Jan Stanisław Jabłonowski of the Prus III coat of arms (1669 - 28 April 1731 in Lviv) was a Polish political writer who was a maternal uncle of King Stanisław I Leszczyński, under whom he served as Crown Chancellor in 1706–09. He also held the positions of Crown standard-holder from 1687, voivode-governor of Volhynia since 1693, and also voivode-governor of Ruthenia from 1697.

He was the son of Marianna Kazanowska and Stanisław Jan Jabłonowski. Through them he was the brother of Aleksander, Stanisław, Jadwiga, and Anna. Through Anna, he was the uncle of King Stanisław Leszczyński and grand-uncle of Queen Maria Leszczyńska.

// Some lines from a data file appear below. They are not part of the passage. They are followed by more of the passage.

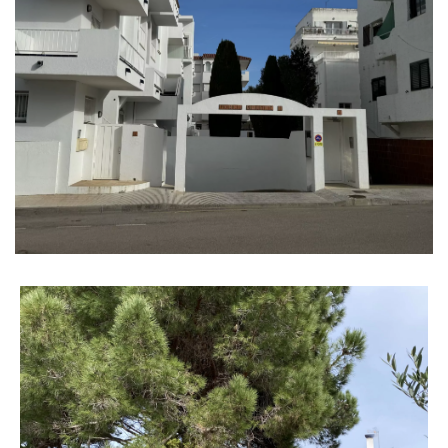
Garatges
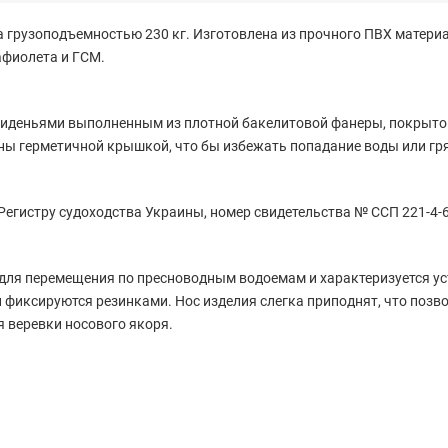
 грузоподъемностью 230 кг. Изготовлена из прочного ПВХ материа
фиолета и ГСМ.
иденьями выполненным из плотной бакелитовой фанеры, покрытой 
ы герметичной крышкой, что бы избежать попадание воды или гря
Регистру судоходства Украины, номер свидетельства № ССП 221-4-6
для перемещения по пресноводным водоемам и характеризуется ус
 фиксируются резинками. Нос изделия слегка приподнят, что позво
 веревки носового якоря.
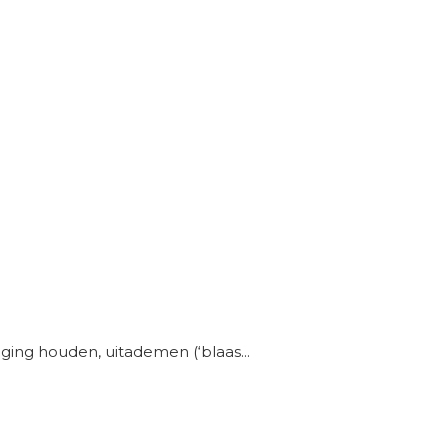
ing houden, uitademen (‘blaas...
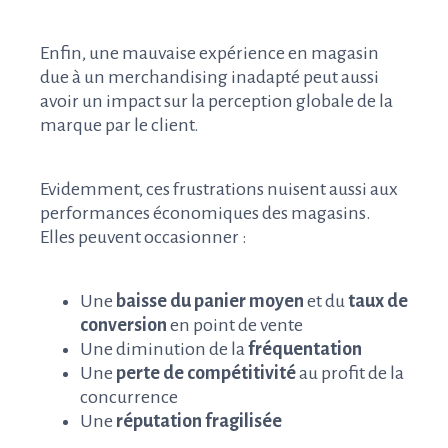
Enfin, une mauvaise expérience en magasin
due à un merchandising inadapté peut aussi
avoir un impact sur la perception globale de la
marque par le client.
Evidemment, ces frustrations nuisent aussi aux
performances économiques des magasins.
Elles peuvent occasionner :
Une
baisse du panier moyen
et du
taux de
conversion
en point de vente
Une diminution de la
fréquentation
Une
perte de compétitivité
au profit de la
concurrence
Une
réputation fragilisée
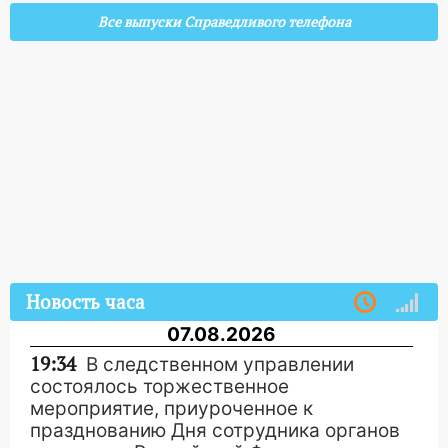
Все выпуски Справедливого телефона
Новость часа
07.08.2026
19:34
В следственном управлении
состоялось торжественное
мероприятие, приуроченное к
празднованию Дня сотрудника органов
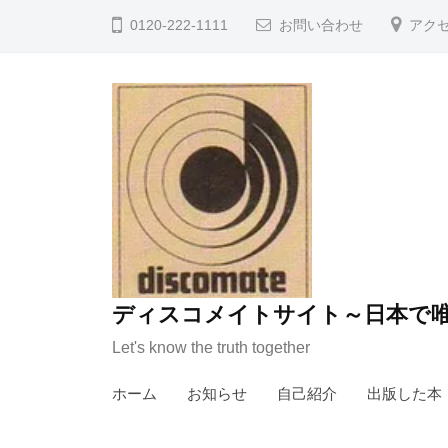
コ
0120-222-1111
お問い合わせ
アク
ン
テ
ン
ツ
へ
ス
キ
ッ
プ
ディスコメイトサイト～日本で唯
Let's know the truth together
ホーム
お知らせ
自己紹介
出版した本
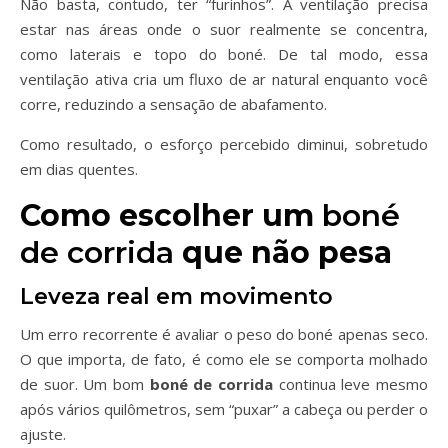
Não basta, contudo, ter “furinhos”. A ventilação precisa
estar nas áreas onde o suor realmente se concentra,
como laterais e topo do boné. De tal modo, essa
ventilação ativa cria um fluxo de ar natural enquanto você
corre, reduzindo a sensação de abafamento.
Como resultado, o esforço percebido diminui, sobretudo
em dias quentes.
Como escolher um
boné
de corrida
que não pesa
Leveza real em movimento
Um erro recorrente é avaliar o peso do boné apenas seco.
O que importa, de fato, é como ele se comporta molhado
de suor. Um bom
boné de corrida
continua leve mesmo
após vários quilômetros, sem “puxar” a cabeça ou perder o
ajuste.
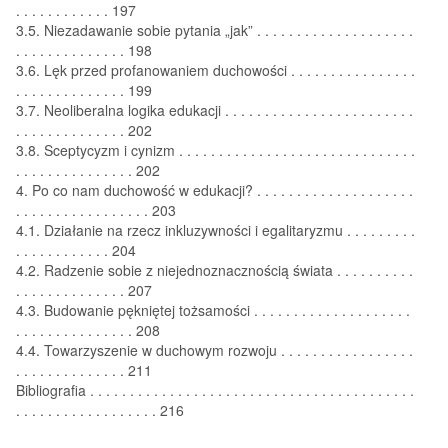
. . . . . . . . . . . . 197
3.5. Niezadawanie sobie pytania „jak” . . . . . . . . . . . . . . . . . . . .
. . . . . . . . . . . . . . 198
3.6. Lęk przed profanowaniem duchowości . . . . . . . . . . . . . . . .
. . . . . . . . . . . . . . 199
3.7. Neoliberalna logika edukacji . . . . . . . . . . . . . . . . . . . . . . . .
. . . . . . . . . . . . . . 202
3.8. Sceptycyzm i cynizm . . . . . . . . . . . . . . . . . . . . . . . . . . . . . .
. . . . . . . . . . . . . . . 202
4. Po co nam duchowość w edukacji? . . . . . . . . . . . . . . . . . . . .
. . . . . . . . . . . . . . . . . 203
4.1. Działanie na rzecz inkluzywności i egalitaryzmu . . . . . . . . .
. . . . . . . . . . . . 204
4.2. Radzenie sobie z niejednoznacznością świata . . . . . . . . . .
. . . . . . . . . . . . . . 207
4.3. Budowanie pękniętej tożsamości . . . . . . . . . . . . . . . . . . . .
. . . . . . . . . . . . . . . 208
4.4. Towarzyszenie w duchowym rozwoju . . . . . . . . . . . . . . . . .
. . . . . . . . . . . . . . 211
Bibliografia . . . . . . . . . . . . . . . . . . . . . . . . . . . . . . . . . . . . . . . . .
. . . . . . . . . . . . . . . . . . 216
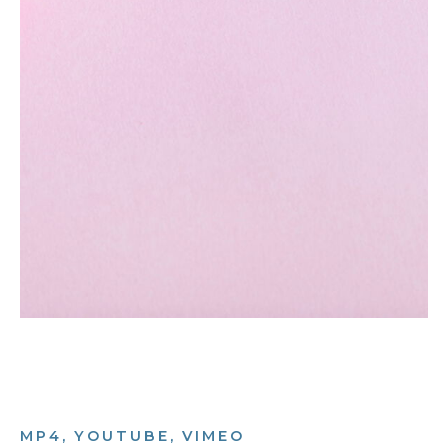
MP4, YOUTUBE, VIMEO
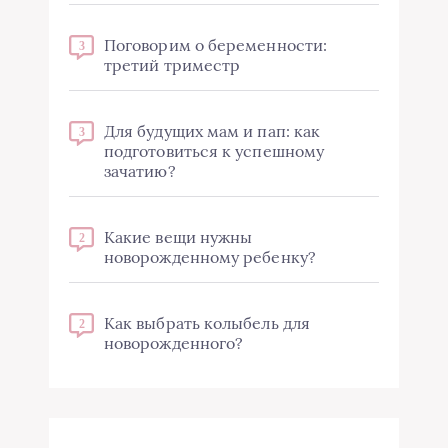
Поговорим о беременности:
3
третий триместр
Для будущих мам и пап: как
3
подготовиться к успешному
зачатию?
Какие вещи нужны
2
новорожденному ребенку?
Как выбрать колыбель для
2
новорожденного?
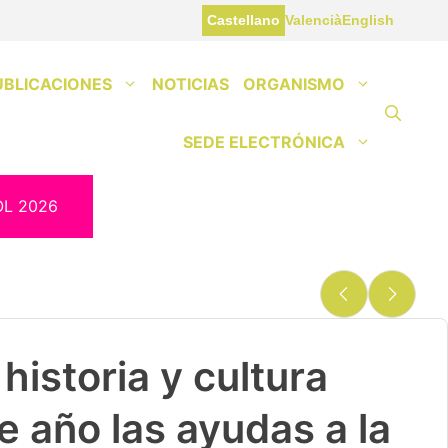
Castellano
Valencià
English
UBLICACIONES
NOTICIAS
ORGANISMO
SEDE ELECTRÓNICA
OL 2026
historia y cultura
e año las ayudas a la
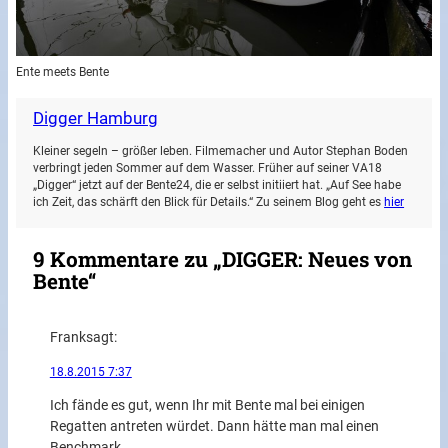
Ente meets Bente
Digger Hamburg
Kleiner segeln – größer leben. Filmemacher und Autor Stephan Boden
verbringt jeden Sommer auf dem Wasser. Früher auf seiner VA18
„Digger“ jetzt auf der Bente24, die er selbst initiiert hat. „Auf See habe
ich Zeit, das schärft den Blick für Details.“ Zu seinem Blog geht es
hier
9 Kommentare zu „DIGGER: Neues von
Bente“
Frank
sagt:
18.8.2015 7:37
Ich fände es gut, wenn Ihr mit Bente mal bei einigen
Regatten antreten würdet. Dann hätte man mal einen
Benchmark.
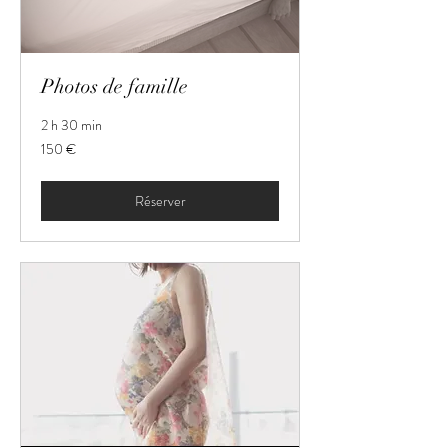
Photos de famille
2 h 30 min
150
150 €
euros
Réserver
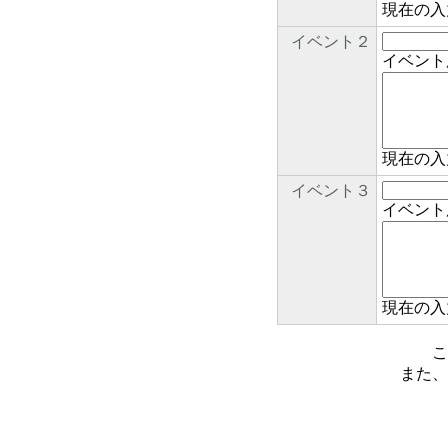
現在の入
イベント２
イベント
現在の入
イベント３
イベント
現在の入
こ
また、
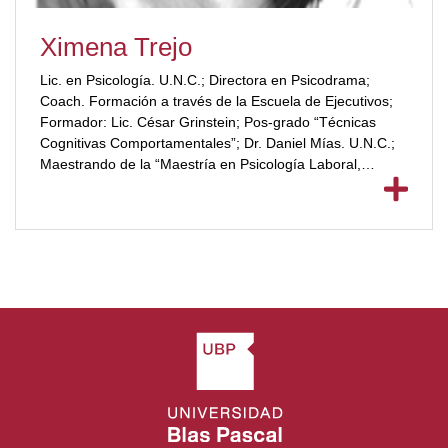
Ximena Trejo
Lic. en Psicología. U.N.C.; Directora en Psicodrama;
Coach. Formación a través de la Escuela de Ejecutivos;
Formador: Lic. César Grinstein; Pos-grado “Técnicas
Cognitivas Comportamentales”; Dr. Daniel Mías. U.N.C.;
Maestrando de la “Maestría en Psicología Laboral,
Organizacional y de RRHH”;
[ubp_show_more color="#a2332a"] Universidad Jaime I.
España. (adeuda tesis)Maestrando en la “Maestría de
gestión en RRHH”. UBP; Año de inicio: 2017. Tesis en
curso.[/ubp_show_more]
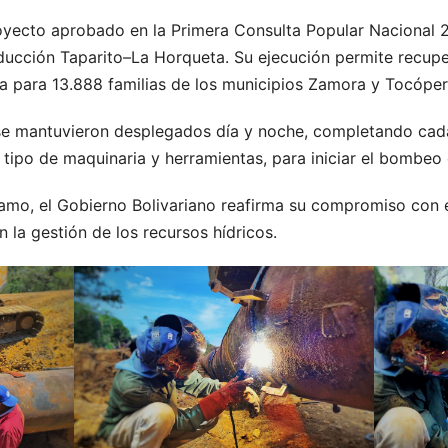
oyecto aprobado en la Primera Consulta Popular Nacional 2
 aducción Taparito–La Horqueta. Su ejecución permite recupe
ía para 13.888 familias de los municipios Zamora y Tocóper
 se mantuvieron desplegados día y noche, completando cad
 tipo de maquinaria y herramientas, para iniciar el bombeo
ramo, el Gobierno Bolivariano reafirma su compromiso con e
 la gestión de los recursos hídricos.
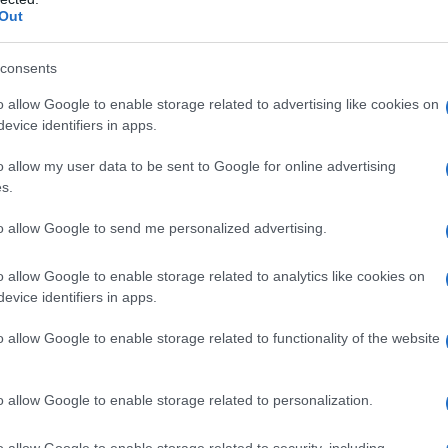
Out
di mettere a punto il cosiddetto
pillolo
, ovvero un
bbe gli uomini (e non solo le donne) a contribuire al
consents
 sembra ancora lontano, perché nessun farmaco è stato
hiarire. «È certamente interessante il concetto di
o allow Google to enable storage related to advertising like cookies on
ri di questa possibilità», commenta il
evice identifiers in apps.
 urologo, presidente della Commissione Fertilità della
in tanto fa capolino qualche ricerca, ma fino a oggi
o allow my user data to be sent to Google for online advertising
 fatto, per cui è impossibile ipotizzare quando sarà
s.
r il partner maschile».
to allow Google to send me personalized advertising.
o allow Google to enable storage related to analytics like cookies on
evice identifiers in apps.
mminile
, il pillolo – una definizione popolare che
nome commerciale – è un farmaco contraccettivo
o allow Google to enable storage related to functionality of the website
, su base ormonale o non», descrive il professor
a in una fase di studio più avanzata, perché da
o allow Google to enable storage related to personalization.
ll’uomo e non solamente sui topi, come il secondo».
l’obiettivo di questo farmaco è solamente quello di
o allow Google to enable storage related to security, including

Despite this family relationship, in 1704, he took part in the Confederation of Sandomierz which supported Augustus II the Strong against his nephew. After Augustus was dethroned, he was suggested as a possible candidate, but never put himself forward; as part of the Northern Wars, Stanisław I Leszczyński was already supported by Karl XII. After this he went to Saxony, only switching his support to his nephew in 1706, after which he was appointed Chancellor. On his behalf, in 1713, he sought to dethrone Augustus, for which he was arrested on 7 August and released in 1717 by the Silent Sejm.

He was an avid art patron, responsible for bringing Augustyn Mirys to the country. He was also a recipient of the Order of the White Eagle and of the Spanish Order of the Golden Fleece.

He is portrayed in the novel Za Sasów of Józef Ignacy Kraszewski as a philosopher concerned for the fate of his country.